Tasks and exercises →
**A.** The post on writing posses says bestselling authors find each other and then stay together. In one to three sentences, explain why it says they do both.
**B.** Sum up the post on writing posses in two sentences.
**C.** Pick up the post on writing posses after its last line and keep it going.

Thursday, August 28, 2008

What Your Posse Says About You

I have a few clients who give me continual insights into new blog posts. They are the clients I tend to have lengthy and I guess deep writing conversations with. In talking with one client and her “posse” of fellow writers I came to an interesting realization. When you look around at a major conference like RWA or Thrillerfest and see who is hanging out with who, you tend to notice a trend. Bestselling authors hang with bestselling authors, and in most cases these authors were friends before any even fathomed reaching that list.

What does that say about us or what does that say about the business. My client thinks that maybe like meets like, and I think she’s right. But how? Do these authors all have a similar writing style that we should emulate? Are they all just incredibly lucky?

No, I think one of the things these authors all have is the same drive. The drive to succeed and not just succeed through publication, but push themselves to the top. These authors find each other because of their drive and stick together because they constantly push and support one another. They don’t get into petty fights or go into jealous rages when one succeeds and the others don’t. Instead they see that as another step for them all to reach for and they see the success of one as the success of all. After all, there’s nothing like friends to give you the leg up you might eventually need.

Authors who are in a bestselling posse or future bestselling posse didn’t fall into it. They dove in. They weren’t afraid to leave their first critique group for another that pushed them harder and farther. They are able to maintain friendships with those who helped them along the way. And they know what that golden ring really means to them and aren’t afraid to say it.

So when you’re analyzing your own writing posse don’t be afraid to look around and really think about what that posse says about you. Is it saying what you want or is it time to make changes? I’m not saying you throw out the old friends for new, I’m just saying maybe it’s time to grow the posse a little.



Tracey S. Rosenberg said...

I find your blog fascinating and useful. Thank you.

Entries supplied →
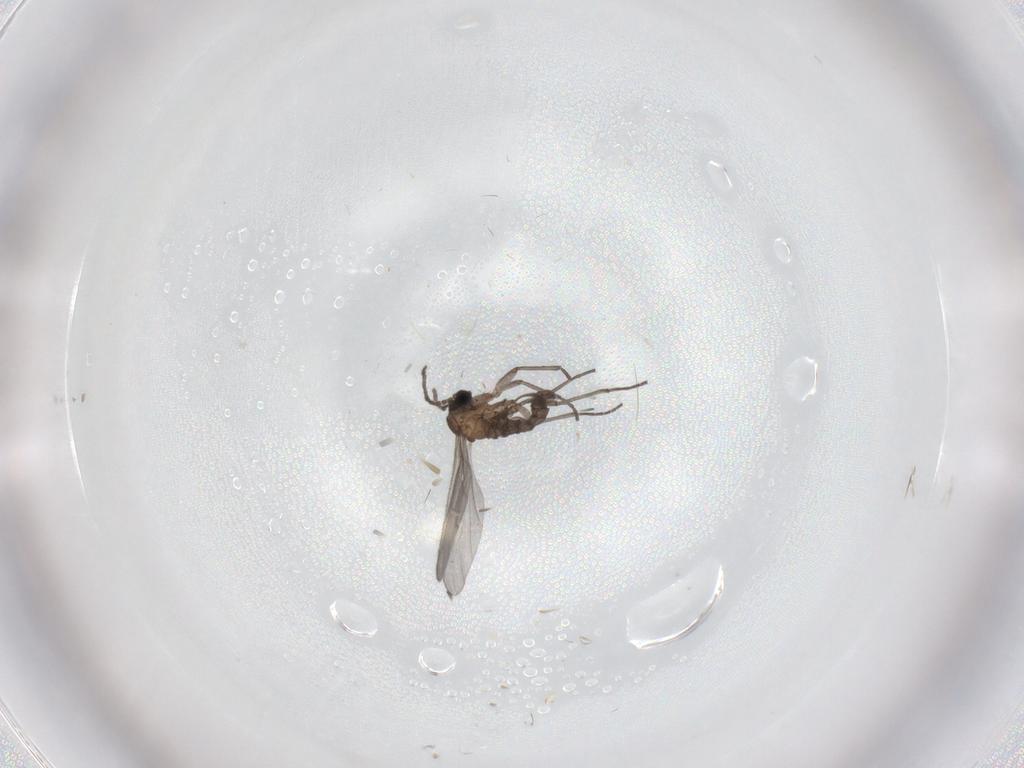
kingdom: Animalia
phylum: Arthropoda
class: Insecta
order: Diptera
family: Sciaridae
---
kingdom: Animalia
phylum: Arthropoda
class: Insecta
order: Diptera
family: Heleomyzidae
---
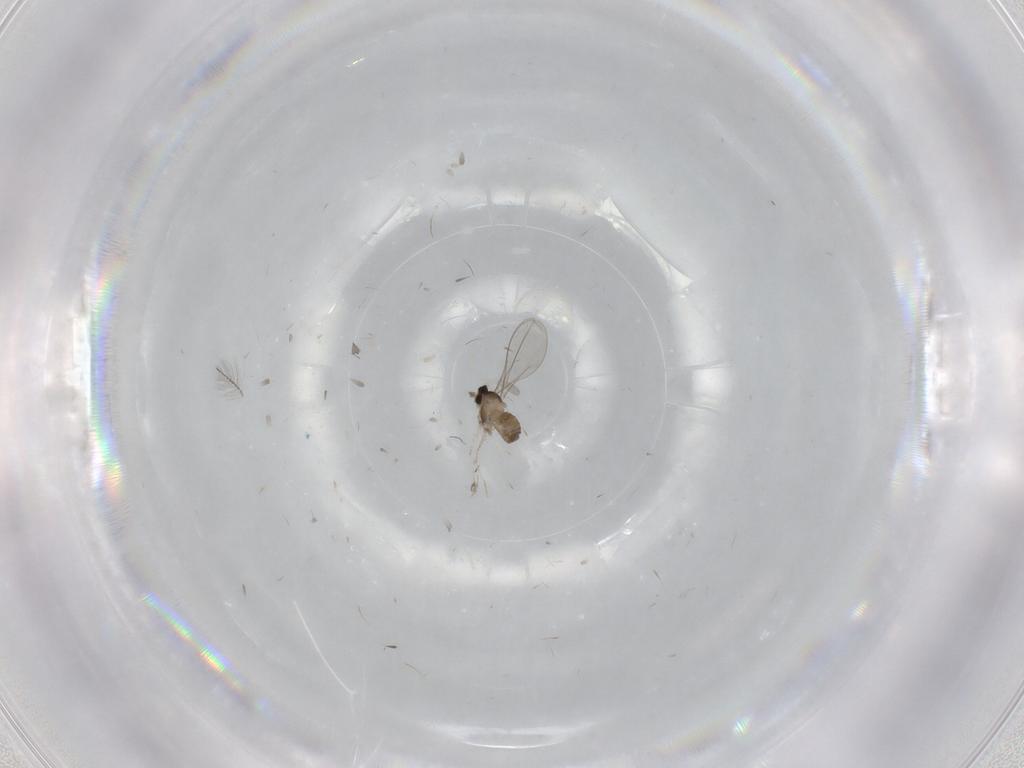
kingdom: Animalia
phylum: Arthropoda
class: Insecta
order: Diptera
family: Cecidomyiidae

Task answers →
**A.** They find each other because they share the same drive to succeed and reach the top. They stick together because they keep pushing and supporting one another, and they see one member's success as a success for all.

**B.** At big conferences, bestselling authors tend to spend time with other bestselling authors, often friends from before any of them reached the list, and the writer believes what they share is the same drive to push themselves to the top while backing each other. Writers should look at what their own posse says about them and consider growing it, without dropping old friends.

**C.**
I followed one of Bookslut's links and found an interview which included a couple of lines that made me go 'hmmm.' I'd love to know your professional opinion. The interview is here:

The lines I'm curious about are:

'The problem is, though, that seeing a book into print takes up a lot of time and energy that could be spent writing other books. Normally an advance gives one something to live on while one writes the next book; if one doesn't have that, one is using up one's own money, that could otherwise be used to buy time to finish a new book, to see one already written into print.'

You recently said that one should stop futzing and get onto writing book B, and that when book B is finished, in addition to writing book C you'll be editing and publicizing book A. Surely editing and publicizing are just as important to a writing career as writing - a badly-edited book won't sell as well (one presumes) and even a book that sells through word-of-mouth needs some publicity.

But how much time does this generally take up, and does it eat into the writing of book C enough to make sense to avoid it?

Kimber An said...

Absolutely, Jessica. I've seen all that too.

You all give such sage advice here. I'm kind of sad I won't be querying you for Manic Knight. After much research, I think it teeters too far over the edge of what you all accept.

imabooklova said...

Reminds me of great author C.S. Lewis and his group of fellow writers called the Inklings which included J.R.R. Tolkien and Charles Williams. Some of their first books were read aloud as they - and many others - gathered in the Eagle and Child Pub in Oxford. Oh, to have been a fly on the wall!

Amy Nathan said...

The key is finding the posse that suits you as you are now. For me that's not easy, even with all my writer-friends being online friends and acquaintances. It's not easy to find the right writers to surround oneself with, but always worth it. The blogosphere - writers - editors - agents provide a great resource for doing so. It's a bit of trial and error...and sometimes sad when you know that you've outgrown a particular group.

Cat Schield said...

I think it makes sense that you attract friends who are where you are in your career. It makes sense that likeminded people stick together. They both feed off each other's experiences and support each other. I just listened to an interview with Jim Butcher and his wife Shannon. She wrote her first book after helping her husband with his novels for years. She has an engineering background with no interest in writing prior to that. Now they're both bestselling authors.

Sheila Connolly said...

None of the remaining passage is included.